#### Data supplied
Segment Open
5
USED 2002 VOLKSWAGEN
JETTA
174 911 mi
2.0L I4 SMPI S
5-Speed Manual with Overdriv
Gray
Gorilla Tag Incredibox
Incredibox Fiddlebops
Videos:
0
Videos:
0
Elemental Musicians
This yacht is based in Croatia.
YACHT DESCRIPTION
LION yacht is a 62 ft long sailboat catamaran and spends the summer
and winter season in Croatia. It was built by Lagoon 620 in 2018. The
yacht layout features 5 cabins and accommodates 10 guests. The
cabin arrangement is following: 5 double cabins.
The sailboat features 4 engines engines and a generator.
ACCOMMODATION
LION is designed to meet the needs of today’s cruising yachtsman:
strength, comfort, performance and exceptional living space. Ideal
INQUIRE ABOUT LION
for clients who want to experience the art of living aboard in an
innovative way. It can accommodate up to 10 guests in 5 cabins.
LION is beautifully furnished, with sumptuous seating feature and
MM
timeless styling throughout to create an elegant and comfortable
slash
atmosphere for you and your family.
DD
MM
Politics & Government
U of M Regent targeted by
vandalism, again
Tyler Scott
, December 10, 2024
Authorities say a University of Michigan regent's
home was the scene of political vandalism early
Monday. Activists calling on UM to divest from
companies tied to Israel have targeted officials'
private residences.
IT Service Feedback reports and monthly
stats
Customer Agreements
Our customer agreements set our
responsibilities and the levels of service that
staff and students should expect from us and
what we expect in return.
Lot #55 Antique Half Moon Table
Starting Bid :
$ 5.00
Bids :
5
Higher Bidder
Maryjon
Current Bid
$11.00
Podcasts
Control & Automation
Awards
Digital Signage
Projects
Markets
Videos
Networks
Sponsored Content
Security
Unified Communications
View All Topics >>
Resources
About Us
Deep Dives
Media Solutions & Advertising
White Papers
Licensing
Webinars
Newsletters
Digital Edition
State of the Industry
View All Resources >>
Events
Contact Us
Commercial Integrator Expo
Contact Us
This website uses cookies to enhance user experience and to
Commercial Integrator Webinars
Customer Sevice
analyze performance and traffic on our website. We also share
Segment Closed
#### Task to carry out
Reproduce the data in its entirety. Keep every character unchanged.

#### Completed exercise
5
USED 2002 VOLKSWAGEN
JETTA
174 911 mi
2.0L I4 SMPI S
5-Speed Manual with Overdriv
Gray
Gorilla Tag Incredibox
Incredibox Fiddlebops
Videos:
0
Videos:
0
Elemental Musicians
This yacht is based in Croatia.
YACHT DESCRIPTION
LION yacht is a 62 ft long sailboat catamaran and spends the summer
and winter season in Croatia. It was built by Lagoon 620 in 2018. The
yacht layout features 5 cabins and accommodates 10 guests. The
cabin arrangement is following: 5 double cabins.
The sailboat features 4 engines engines and a generator.
ACCOMMODATION
LION is designed to meet the needs of today’s cruising yachtsman:
strength, comfort, performance and exceptional living space. Ideal
INQUIRE ABOUT LION
for clients who want to experience the art of living aboard in an
innovative way. It can accommodate up to 10 guests in 5 cabins.
LION is beautifully furnished, with sumptuous seating feature and
MM
timeless styling throughout to create an elegant and comfortable
slash
atmosphere for you and your family.
DD
MM
Politics & Government
U of M Regent targeted by
vandalism, again
Tyler Scott
, December 10, 2024
Authorities say a University of Michigan regent's
home was the scene of political vandalism early
Monday. Activists calling on UM to divest from
companies tied to Israel have targeted officials'
private residences.
IT Service Feedback reports and monthly
stats
Customer Agreements
Our customer agreements set our
responsibilities and the levels of service that
staff and students should expect from us and
what we expect in return.
Lot #55 Antique Half Moon Table
Starting Bid :
$ 5.00
Bids :
5
Higher Bidder
Maryjon
Current Bid
$11.00
Podcasts
Control & Automation
Awards
Digital Signage
Projects
Markets
Videos
Networks
Sponsored Content
Security
Unified Communications
View All Topics >>
Resources
About Us
Deep Dives
Media Solutions & Advertising
White Papers
Licensing
Webinars
Newsletters
Digital Edition
State of the Industry
View All Resources >>
Events
Contact Us
Commercial Integrator Expo
Contact Us
This website uses cookies to enhance user experience and to
Commercial Integrator Webinars
Customer Sevice
analyze performance and traffic on our website. We also share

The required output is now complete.